__Collection entries__
⁂
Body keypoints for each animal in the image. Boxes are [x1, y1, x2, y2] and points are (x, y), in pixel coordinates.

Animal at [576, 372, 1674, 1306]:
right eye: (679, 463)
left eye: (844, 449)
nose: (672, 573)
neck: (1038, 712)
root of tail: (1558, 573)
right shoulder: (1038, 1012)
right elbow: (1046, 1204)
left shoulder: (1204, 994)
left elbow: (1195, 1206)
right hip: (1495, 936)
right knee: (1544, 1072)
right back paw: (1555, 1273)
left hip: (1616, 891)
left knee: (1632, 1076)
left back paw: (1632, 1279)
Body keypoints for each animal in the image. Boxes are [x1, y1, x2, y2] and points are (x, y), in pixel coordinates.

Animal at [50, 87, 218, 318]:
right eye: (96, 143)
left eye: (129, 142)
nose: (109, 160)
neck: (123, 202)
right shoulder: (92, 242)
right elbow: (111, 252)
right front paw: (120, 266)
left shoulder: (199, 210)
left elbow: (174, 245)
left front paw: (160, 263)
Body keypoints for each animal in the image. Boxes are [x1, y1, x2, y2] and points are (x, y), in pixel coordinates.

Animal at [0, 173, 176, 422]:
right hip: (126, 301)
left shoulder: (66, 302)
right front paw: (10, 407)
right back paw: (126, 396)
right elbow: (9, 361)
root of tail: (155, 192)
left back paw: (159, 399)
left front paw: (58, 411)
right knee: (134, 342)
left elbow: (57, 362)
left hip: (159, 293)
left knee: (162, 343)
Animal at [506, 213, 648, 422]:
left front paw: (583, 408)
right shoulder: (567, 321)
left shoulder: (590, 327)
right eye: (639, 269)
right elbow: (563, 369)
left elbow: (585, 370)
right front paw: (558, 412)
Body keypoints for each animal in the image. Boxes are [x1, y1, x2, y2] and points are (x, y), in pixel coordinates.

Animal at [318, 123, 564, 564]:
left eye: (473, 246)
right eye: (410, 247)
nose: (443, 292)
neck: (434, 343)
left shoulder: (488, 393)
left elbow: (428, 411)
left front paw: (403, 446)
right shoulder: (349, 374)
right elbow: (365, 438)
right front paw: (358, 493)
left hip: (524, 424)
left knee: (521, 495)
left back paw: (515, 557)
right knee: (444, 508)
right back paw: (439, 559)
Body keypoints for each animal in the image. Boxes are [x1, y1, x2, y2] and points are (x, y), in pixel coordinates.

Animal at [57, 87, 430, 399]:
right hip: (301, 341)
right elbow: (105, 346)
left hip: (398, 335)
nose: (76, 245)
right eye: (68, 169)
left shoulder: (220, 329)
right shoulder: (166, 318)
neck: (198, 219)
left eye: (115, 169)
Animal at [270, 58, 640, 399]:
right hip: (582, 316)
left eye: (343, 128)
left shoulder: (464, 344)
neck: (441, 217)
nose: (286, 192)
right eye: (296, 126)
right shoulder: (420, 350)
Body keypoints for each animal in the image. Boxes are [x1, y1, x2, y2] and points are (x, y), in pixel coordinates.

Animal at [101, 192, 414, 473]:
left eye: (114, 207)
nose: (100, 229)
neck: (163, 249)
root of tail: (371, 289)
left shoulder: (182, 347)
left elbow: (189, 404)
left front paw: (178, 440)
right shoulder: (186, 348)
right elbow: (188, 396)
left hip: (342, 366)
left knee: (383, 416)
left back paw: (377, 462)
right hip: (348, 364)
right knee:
⁂
__Work to be completed__
Extract exactly and only the lines above from the line containing "left elbow: (174, 245)" through the line containing "nose: (443, 292)", both end lines included.

__Task solution__
left elbow: (174, 245)
left front paw: (160, 263)
Body keypoints for each animal in the image. Boxes are [x1, y1, x2, y2] and points are (x, y), in pixel coordinates.

Animal at [0, 173, 176, 422]:
right hip: (126, 301)
left shoulder: (66, 302)
right front paw: (10, 407)
right back paw: (126, 396)
right elbow: (9, 361)
root of tail: (155, 192)
left back paw: (159, 399)
left front paw: (58, 411)
right knee: (134, 342)
left elbow: (57, 362)
left hip: (159, 293)
left knee: (162, 343)
Animal at [506, 213, 648, 422]:
left front paw: (583, 408)
right shoulder: (567, 321)
left shoulder: (590, 327)
right eye: (639, 269)
right elbow: (563, 369)
left elbow: (585, 370)
right front paw: (558, 412)
Body keypoints for each animal in the image. Boxes are [x1, y1, x2, y2] and points are (x, y), in pixel coordinates.

Animal at [318, 123, 564, 564]:
left eye: (473, 246)
right eye: (410, 247)
nose: (443, 292)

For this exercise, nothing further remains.